Happy Fun Big Brother!

schwern on 2003-11-12T06:55:49

The problem with this approach seems to be one of having a central, trusted authority looking at your computer use trends. For credit cards this is your credit card company examining your credit transactions for strange usage trends. This is ok since, in the end, all your transactions have to go through the credit card company anyway. They're the obvious authority to be keeping an eye on your money. They're the one's lending you the money. They already have your transaction data. They have clear incentive to stop credit card fraud: its costs them lots of money. Its cheaper to monitor your transactions for discrepancies than to pay for fraudulent charges.

But desktop applications don't have to dial home to work. No record of their use is necessary to operate. Any authority watching your usage trends has no other reason to be collecting this data.
So now you have usage data for your computer going off to a 3rd party. Abuse of power? You bet! And this information is sent over the Internet. Security holes? You bet!

Furthermore, from an economic standpoint, they have no direct incentive to stop fraud. Especially if its a 3rd party (ie. not your OS vendor who might have some insentive in stopping large viruses). An artificial one must be created. Subscription fees is one. But just how tempted would a company be to start making a little money on the side. Here's aaaaalll this usage data pouring in. Information about what applications they use, what web sites they visit, what machines they make network connections to, how much data they transmit. A marketing gold mine.

The idea that the solution to the virus problem is to monitor usage and limit connections goes directly against the grain of computing. We don't want more monitoring, and we certainly don't want performance limits.
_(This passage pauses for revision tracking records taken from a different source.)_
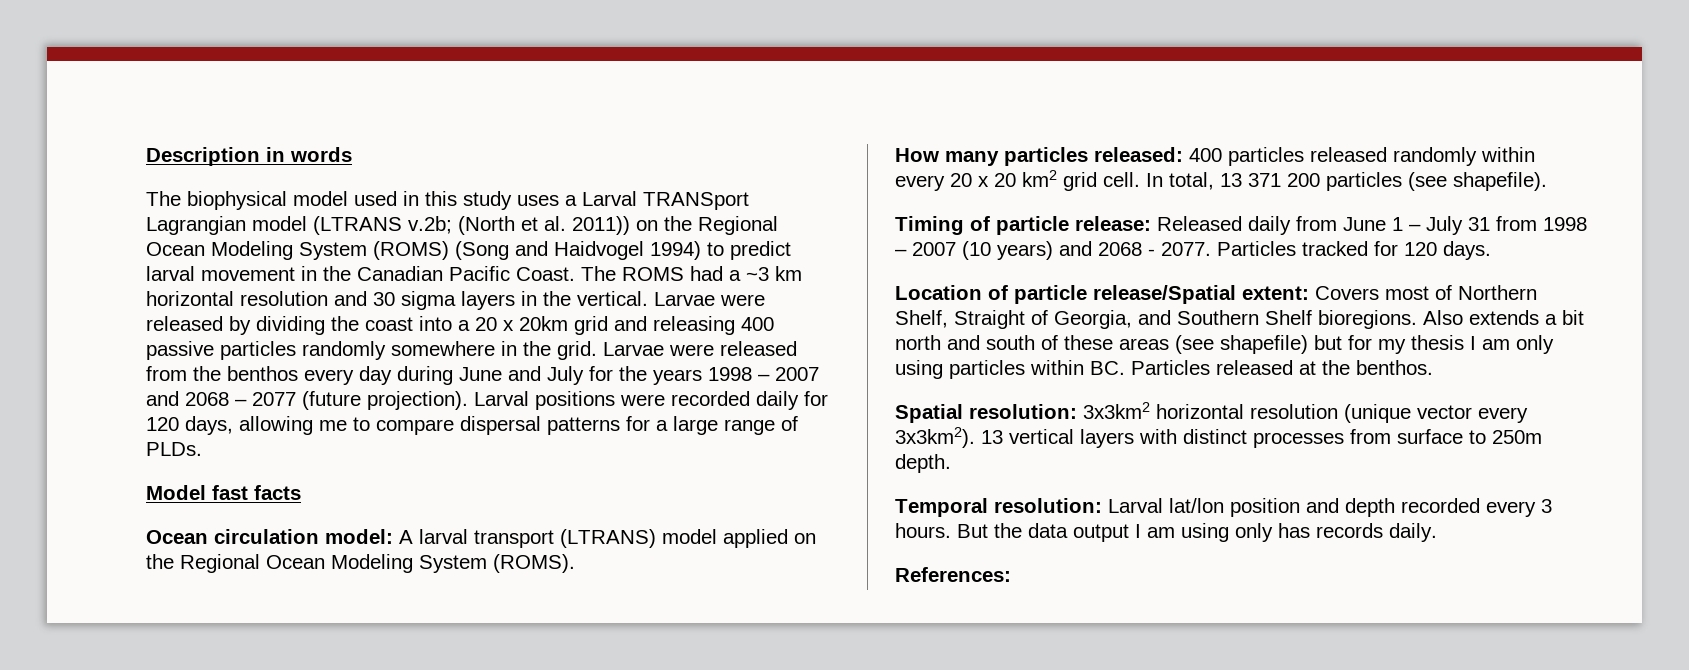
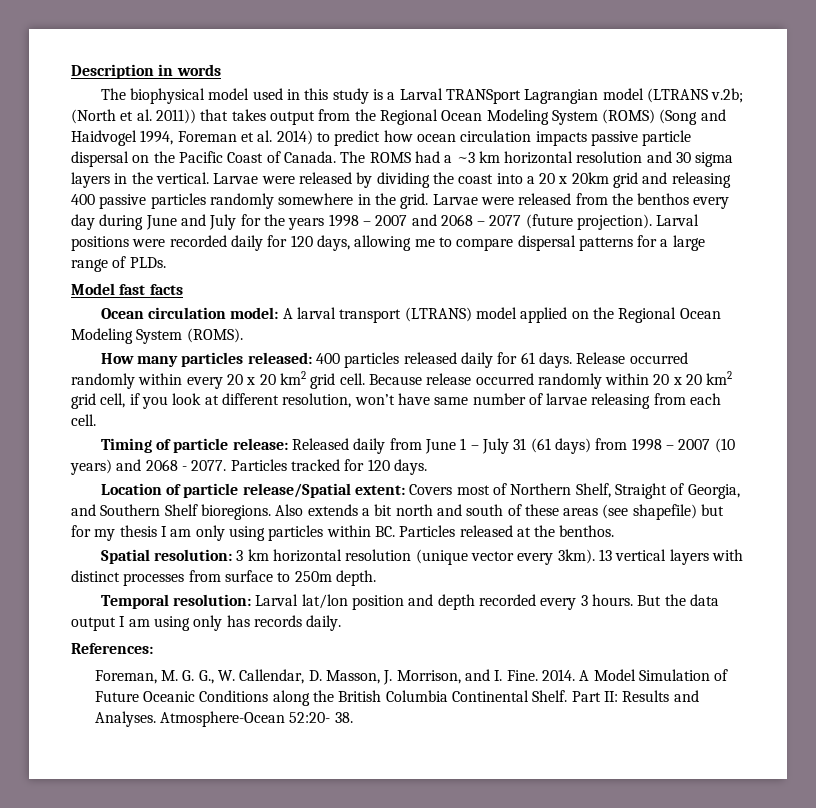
[517,195,559,206] uses -> [373,89,384,100] is
[636,220,658,231] on -> [200,109,351,125] that takes output from
[650,241,791,260] [146,266,575,281] 1994) to predict larval movement in the Canadian Pacific Coast. -> [140,130,692,146] [71,151,336,167] 1994, Foreman et al. 2014) to predict how ocean circulation impacts passive particle dispersal on the Pacific Coast of Canada.
(1387, 154) none -> [461,352,688,368] daily for 61 days. Release occurred
[1146,172,1547,191] In total, 13 371 200 particles (see shapefile). -> [368,371,733,389] [71,393,722,409] [71,414,96,426] Because release occurred randomly within 20 x 20 km2 grid cell, if you look at different resolution, won’t have same number of larvae releasing from each cell.
(1490, 224) none -> [530,438,591,454] (61 days)
[1083,402,1150,419] 3x3km2 -> [236,549,269,561] 3 km
[895,427,975,448] 3x3km2). -> [557,549,595,564] 3km).
(1011, 574) none -> [94,669,729,685] [94,690,699,706] [94,711,353,727] // Foreman, M. G. G., W. Callendar, D. Masson, J. Morrison, and I. Fine. 2014. A Model Simulation of Future Oceanic Conditions along the British Columbia Continental Shelf. Part II: Results and Analyses. Atmosphere-Ocean 52:20- 38.

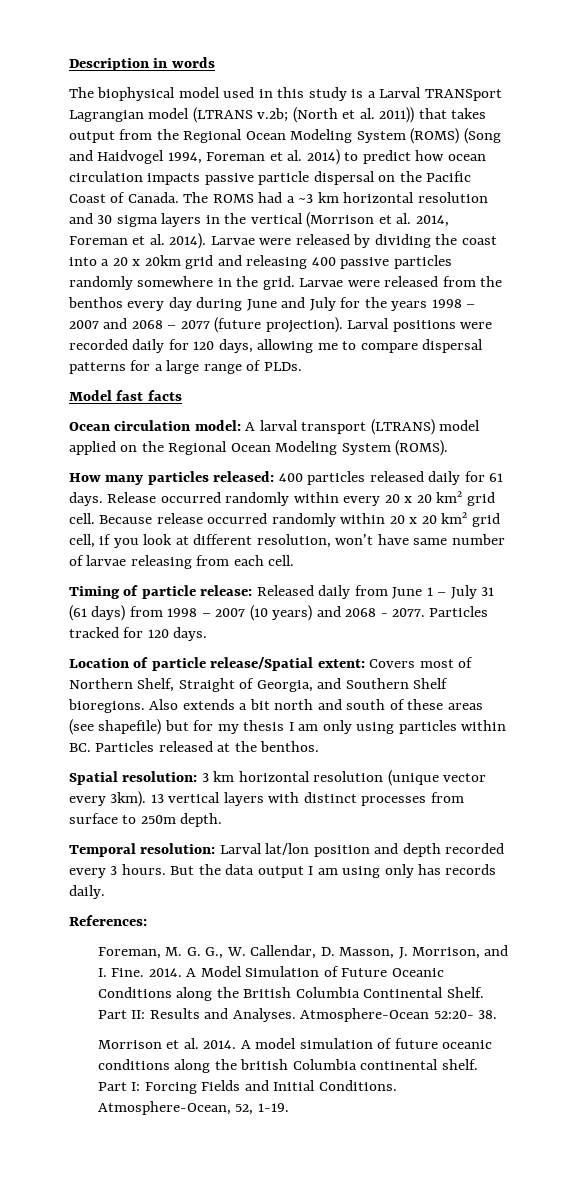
[155,172,209,184] vertical. -> [250,212,449,228] [69,233,207,249] vertical (Morrison et al. 2014, Foreman et al. 2014).
(353, 717) none -> [97,1038,493,1049] [97,1059,478,1073] [97,1080,397,1094] [97,1101,289,1115] // Morrison et al. 2014. A model simulation of future oceanic conditions along the british Columbia continental shelf. Part I: Forcing Fields and Initial Conditions. Atmosphere-Ocean, 52, 1-19.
Finally, and here's the defeat of any anti-virus scheme that requires user action, unless this service ships with the OS and is on by default its not going to make a difference. The machines that are spreading the viruses are the ones that aren't well maintained. Patches aren't applied, software isn't upgraded, dangerous services not turned off. The owners of these machines aren't suddenly going to install an anti-virus monitoring service. They probably don't even realize they're infected.

Re:Happy Fun Big Brother!

johnseq on 2003-11-12T16:49:35

I don't think the data comprising a valid behavior baseline needs to be rolled up to a central internet presence to be useful. I happily use MyNetWatchman on my gateway, an perl IDS which
does just that, but I don't have real privacy problems sending Windows virus attack data to someone who might help do something about it. My desktop behavior is different.

Lets look at the home user's desktop system. Emily checks email, sends a few a day, sometimes with photos, and surfs a bit. Emily does not run apps that scan for nearby IP addresses at a rate of hundreds of connections per second. Nor does she run outbound SMTP services, send lots of Windows Messaging messages, host FTP servers or run P2P apps. All these behaviors could be historically distinguished from normal ones without comparing them to a central source. No AI or big brother needed.
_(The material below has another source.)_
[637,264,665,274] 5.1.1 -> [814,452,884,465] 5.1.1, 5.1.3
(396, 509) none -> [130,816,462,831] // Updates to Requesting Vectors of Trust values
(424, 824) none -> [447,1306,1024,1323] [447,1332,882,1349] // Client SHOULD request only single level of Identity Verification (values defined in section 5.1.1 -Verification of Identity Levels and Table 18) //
One way to think of it is greylisting at the OS behavior level. This type of system will work differently for the lone user than it will in a huge company LAN (Okena's market), where rolling behavior up and doing metrics on aggregate behavior is no worse from a big brother perspective than what they're already doing for IDS and virus and spam fighting.
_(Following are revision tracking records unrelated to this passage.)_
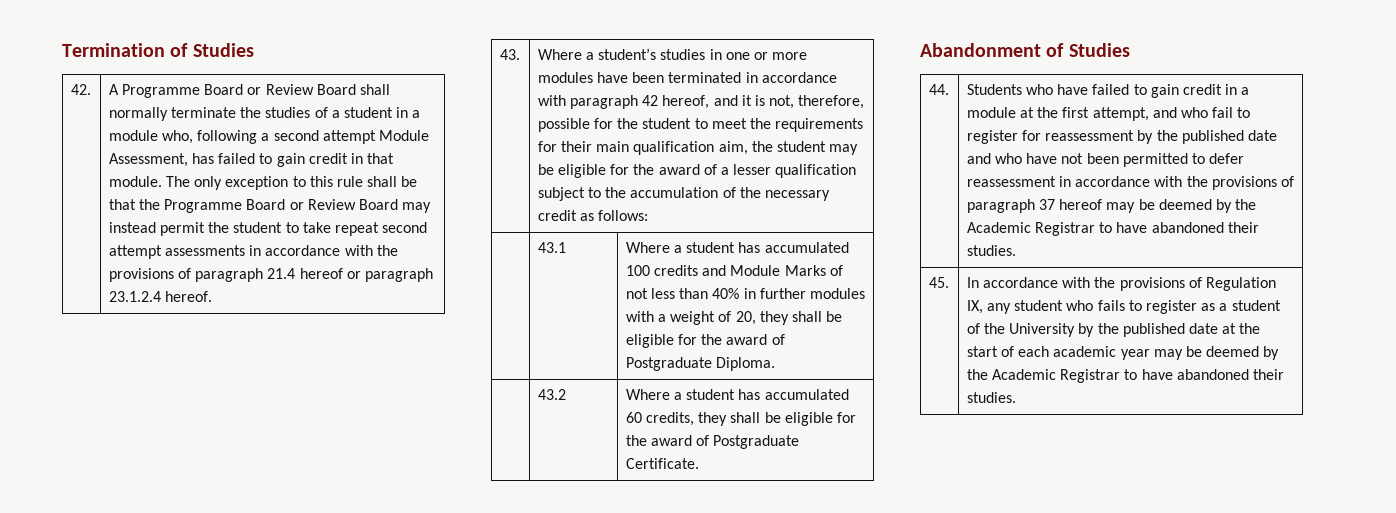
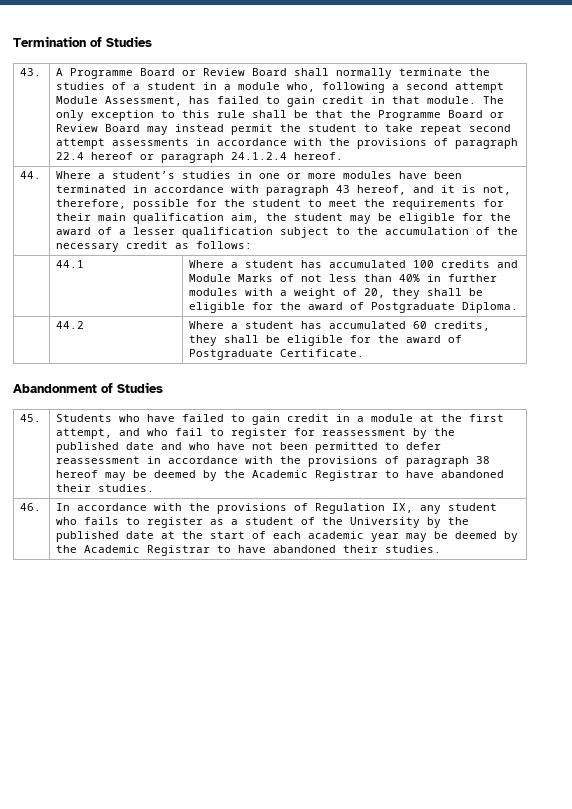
[70,84,91,95] 42. -> [20,68,42,76] 43.
[267,268,296,279] 21.4 -> [56,152,85,160] 22.4
[108,291,161,302] 23.1.2.4 -> [231,152,288,160] 24.1.2.4
[499,49,520,60] 43. -> [20,171,42,179] 44.
[642,95,659,106] 42 -> [336,185,351,193] 43
[537,242,566,253] 43.1 -> [56,260,85,268] 44.1
[537,389,566,400] 43.2 -> [56,321,85,329] 44.2
[928,84,949,95] 44. -> [20,414,42,422] 45.
[1039,199,1056,210] 37 -> [476,456,491,464] 38
[928,277,949,288] 45. -> [20,503,42,511] 46.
As far as the legacy problem -- yep, that's a problem I don't know the answer to. I suspect liability issues or simple cost issues prevent ISPs from detecting and unplugging infected computers. But the cost of dealing with that problem is fixed, the cost of inaction continues to grow.

 

a better solution

drhyde on 2003-11-12T13:21:28

A better solution would be to imprison those people who allow their computers to be compromised by crackers and spammers. If your computer sends a virus or a spam email, you become Bubba's Fucktoy in prison. Taking reasonable precautions such as using a basic firewall and anti-virus software, and not using Lookout, would be an acceptable defence. Ignorance, however, would not be.